**Selected text**
2) The group wasn’t as disorganized as I initially had thought. At least we weren’t all talking at once and arguing with one another. We did for the most part think things through
Bad Points:
1) In a burst of emotion, Maev went attacking a camp full of Vine members and gave us no choice but to aid her. I tried to keep Karn back. As a Xeenite and a bard he may have been needed later. I wouldn’t have wanted him seen. Plus he is my friend I care about him.
I feel as if I let those I was leading down. I never said I was the sole leader, just that I would be a strong voice and offer advice. I don’t believe anyone should lead solely without listening to the concerns of others. Daniel voiced my concern about fighting the Vine, and I had said its best to go in prepared, but not running in like some bloody dwarf. That was Daniel and my thought. I did however state that I thought fighting may be inevitable. I guess Maev took that as the go ahead to fight for her honor.
Anyway, she was captured and now we must retrieve her. If I was less of a person I’d leave her there to learn from her mistake, but I simply cannot do that.

**Given material**
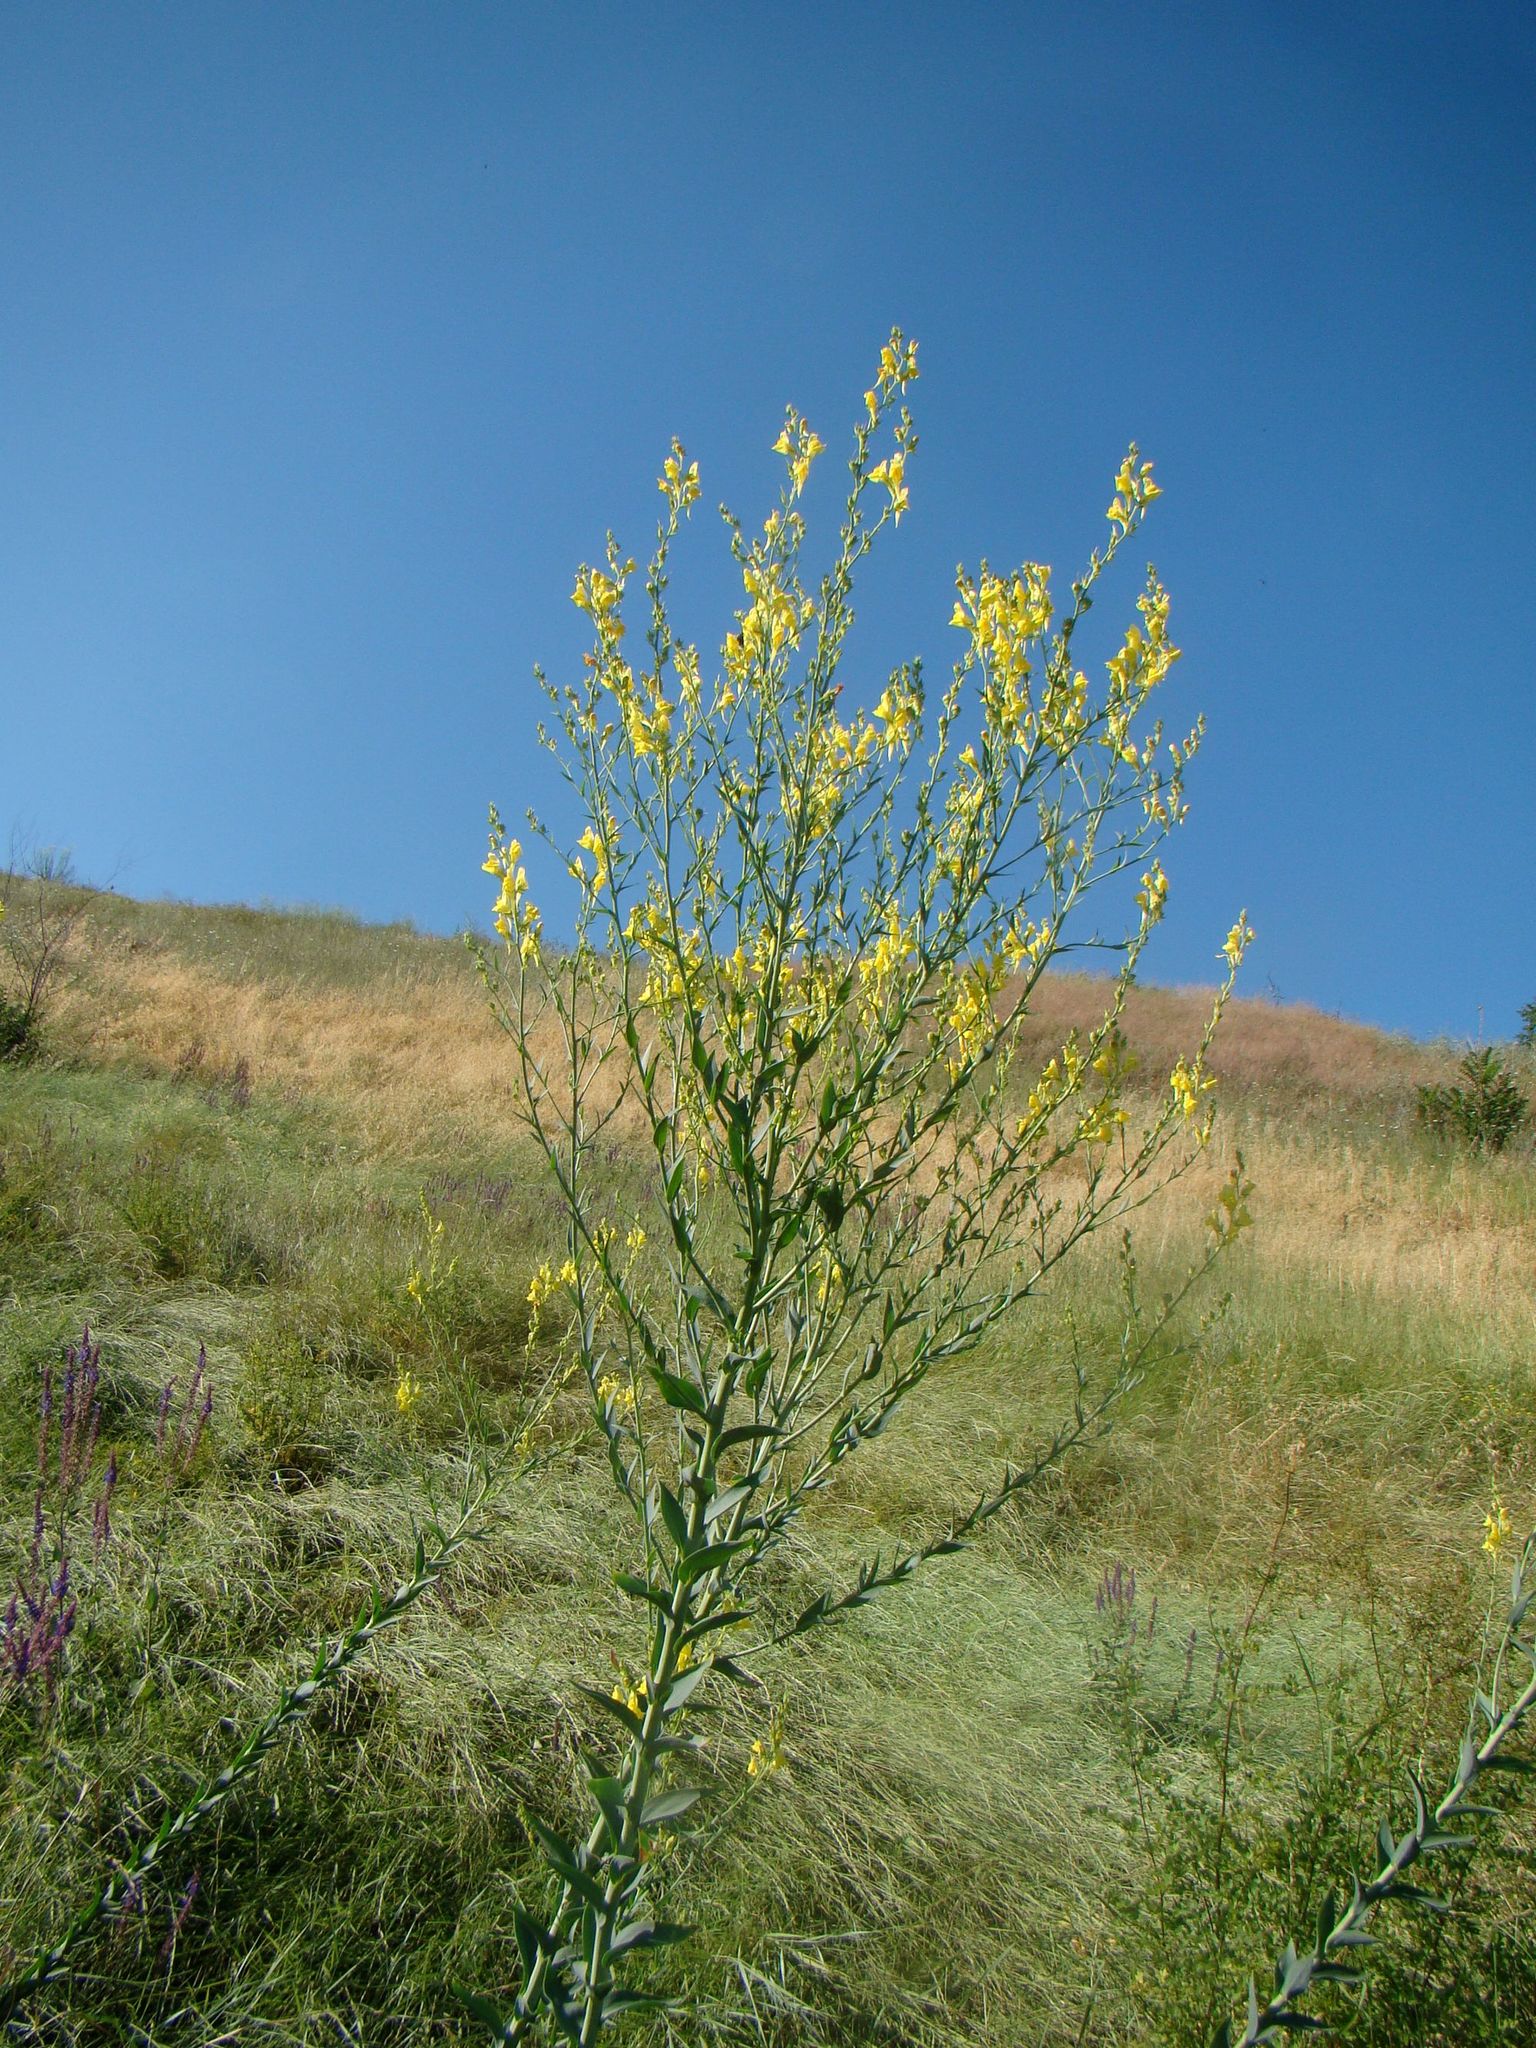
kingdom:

**Objectives**
(a) In the journal entry, what two things is Karn described as?
(b) Transcribe the stretch of the journal entry from "Anyway, she was" through "cannot do that.".
The data plays no part in what is asked here.

**The solutions**
(a) Karn is described as a Xeenite and a bard.

(b)
Anyway, she was captured and now we must retrieve her. If I was less of a person I’d leave her there to learn from her mistake, but I simply cannot do that.